Os viajantes decidiram se hospedar certa noite na casa de um velho hospitaleiro. Enquanto jantavam, os homens da cidade chegaram e bateram à porta, exigindo que o velho entregasse seu convidado para que pudessem abusar sexualmente dele (notou alguma semelhança com a história de Ló e os sodomitas?).


E gritavam (quase com as mesmas palavras que os sodomitas usaram): 


"Traga para fora o homem que entrou na sua casa para que tenhamos relações com ele" - Juízes 19:22


Coincidentemente, com as mesmas palavras de Ló, o velho hospitaleiro lhes respondeu:


Não, irmãos meus, não façais semelhante loucura, ... Vejam, aqui está minha filha virgem e a concubina do meu hóspede. Eu as trarei para vocês, e vocês poderão usá-las e fazer com elas o que quiserem. Mas, nada façam com esse homem, não cometam tal loucura!" - Juízes 19, 23-24.


A expressão “poderão usá-las e fazer com elas o que quiserem” é simplesmente aterradora. Com outras palavras, podemos entender assim: - Divirtam-se humilhando e estuprando minha filha e a concubina desse viajante, mas mostrem o devido respeito ele, pois é meu convidado e,  além disso, ele é homem. Não é de causar nojo?
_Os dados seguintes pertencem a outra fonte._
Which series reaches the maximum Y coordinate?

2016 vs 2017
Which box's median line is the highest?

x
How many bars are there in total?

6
Apesar da semelhança entre as duas histórias, ao contrário do que aconteceu com as filhas de Ló, o desfecho para a concubina do viajante foi trágico, pois, infelizmente, não havia anjos para cegar os estupradores milagrosamente. O viajante entrega a sua mulher à multidão, que a estupra incessantemente a noite inteira. Como mostram os versos abaixo:


E eles a forçaram e abusaram dela toda a noite até pela manhã; e, subindo a alva, a deixaram. Ao romper da manhã, vindo a mulher, caiu à porta da casa do homem, onde estava o seu senhor, e ali ficou até que se fez dia claro”  -  Juízes 19, 25-26

De manhã, o viajante (um homem de Deus) encontra a concubina prostrada na porta e diz, com o que hoje consideraríamos de uma aspereza insensível: “Levanta-te, e vamos”. Mas ela não se moveu. Estava morta. Então ele “tomou de um cutelo e, pegando a concubina, a despedaçou em doze partes; e as enviou por todos os limites de Israel”.

Sim, você leu certo. Pode conferir em Juízes 19, 29.
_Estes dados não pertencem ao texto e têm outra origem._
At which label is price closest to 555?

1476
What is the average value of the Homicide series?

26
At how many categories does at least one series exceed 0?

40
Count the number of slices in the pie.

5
O desprezo pela vida alheia (principalmente das mulheres) que as personagens envolvidas demonstram ter, e com a qual o narrador parece compactuar, é de causar espanto.
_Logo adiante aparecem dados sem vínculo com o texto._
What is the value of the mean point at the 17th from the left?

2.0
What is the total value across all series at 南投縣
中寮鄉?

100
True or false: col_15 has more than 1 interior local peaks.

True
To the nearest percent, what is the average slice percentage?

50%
De tão repugnante, o episódio só dá para ser "digerido" partindo-se do pressuposto de que não tenha ocorrido de fato, que seja apenas uma obra de ficção.


Não dá para entender como alguém, em sã consciência, pode aceitar que um livro que concorde com tamanha atrocidade contra as mulheres possa ter sido inspirado por um deus bondoso.